Helen Foxhall FORBES

Position
Full Professor
Telephone
041 234 9850
E-mail
helenfoxhall.forbes@unive.it
Scientific sector (SSD)
Storia medievale [HIST-01/A]
Website
www.unive.it/people/helenfoxhall.forbes (personal record)
Office
Department of Humanities
Website: https://www.unive.it/dep.humanities
Where: Malcanton Marcorà

Helen Foxhall Forbes is professor of medieval history and PI of the research project Science, Society and Environmental Change in the First Millennium CE (SSE1K, ERC Grant Agreement 101044437), a Consolidator Grant funded by the European Research Council (ERC).

She studied Anglo-Saxon, Norse and Celtic at the University of Cambridge (2001-2008) and Theology at the Albert-Ludwigs-Universität, Freiburg-im-Breisgau (2007-2008). Subsequently she held posts at the universities of Cambridge (2008-2009), Leicester (2009-2012), Exeter (2012-2013) and Durham (2013-2022).

Her research focuses on Europe and the Mediterranean from late antiquity to the early middle ages. Her particular research interests include environmental history and the links between human beings and their environments, the history of Christianity and of Christian theology, as well as intellectual history and the history of science. 

Her first book, Heaven and Earth in Anglo-Saxon England: Theology and Society in an Age of Faith (2013), was funded by a Leverhulme Early Career Fellowship held at the University of Leicester. This research demonstrated the important connections between theology and its social context in early medieval England.

She is currently completing two books on purgatory in late antiquity and the early middle ages (Fire of Love: purgatory in the late antique imagination, and Fire of Hope: purgatory in early medieval Europe, to be published with Oxford University Press. In addition she is preparing an English translation of the Dialogues of Gregory the Great for Liverpool University Press, in the Translated Texts for Historians series.

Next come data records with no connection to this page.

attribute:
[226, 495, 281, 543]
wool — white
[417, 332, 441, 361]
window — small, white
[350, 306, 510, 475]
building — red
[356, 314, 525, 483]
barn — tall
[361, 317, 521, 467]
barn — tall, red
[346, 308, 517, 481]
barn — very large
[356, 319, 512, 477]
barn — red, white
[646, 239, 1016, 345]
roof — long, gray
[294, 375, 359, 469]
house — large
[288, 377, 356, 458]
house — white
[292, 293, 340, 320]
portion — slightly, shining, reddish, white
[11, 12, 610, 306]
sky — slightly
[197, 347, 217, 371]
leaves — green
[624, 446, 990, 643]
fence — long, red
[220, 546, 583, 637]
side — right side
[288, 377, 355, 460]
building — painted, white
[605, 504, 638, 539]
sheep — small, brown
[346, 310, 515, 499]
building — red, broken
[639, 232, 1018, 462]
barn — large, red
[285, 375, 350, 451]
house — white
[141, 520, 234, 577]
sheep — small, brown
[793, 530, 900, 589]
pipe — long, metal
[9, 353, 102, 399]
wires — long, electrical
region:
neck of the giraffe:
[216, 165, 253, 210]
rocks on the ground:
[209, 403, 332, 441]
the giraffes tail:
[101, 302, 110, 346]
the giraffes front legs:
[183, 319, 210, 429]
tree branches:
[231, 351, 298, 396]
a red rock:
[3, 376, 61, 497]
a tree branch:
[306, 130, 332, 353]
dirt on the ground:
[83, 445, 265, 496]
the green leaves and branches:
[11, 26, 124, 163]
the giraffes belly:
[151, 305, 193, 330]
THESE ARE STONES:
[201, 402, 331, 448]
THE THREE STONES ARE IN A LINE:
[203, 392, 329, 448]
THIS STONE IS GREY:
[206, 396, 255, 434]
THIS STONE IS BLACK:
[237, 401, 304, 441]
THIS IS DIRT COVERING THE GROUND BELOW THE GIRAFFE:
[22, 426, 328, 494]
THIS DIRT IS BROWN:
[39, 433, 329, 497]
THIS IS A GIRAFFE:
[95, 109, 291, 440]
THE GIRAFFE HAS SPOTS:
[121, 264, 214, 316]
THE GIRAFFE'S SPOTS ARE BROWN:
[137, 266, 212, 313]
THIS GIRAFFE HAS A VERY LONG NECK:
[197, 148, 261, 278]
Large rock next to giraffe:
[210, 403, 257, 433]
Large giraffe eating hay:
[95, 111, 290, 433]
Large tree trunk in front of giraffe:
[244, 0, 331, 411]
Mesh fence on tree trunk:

She welcomes book proposals for the Brepols series, Knowledge, Scholarship and Science in the Middle Ages, of which she is General Editor.

She is a member of the Bova Marina Archaeological Project and has been involved with excavations in Calabria since 1999.

She is also a member of the international advisory board for the Richard Rawlinson Center for Anglo-Saxon Studies and Manuscript Research (Western Michigan University, Kalamazoo, MI) and a Fellow of the Royal Historical Society.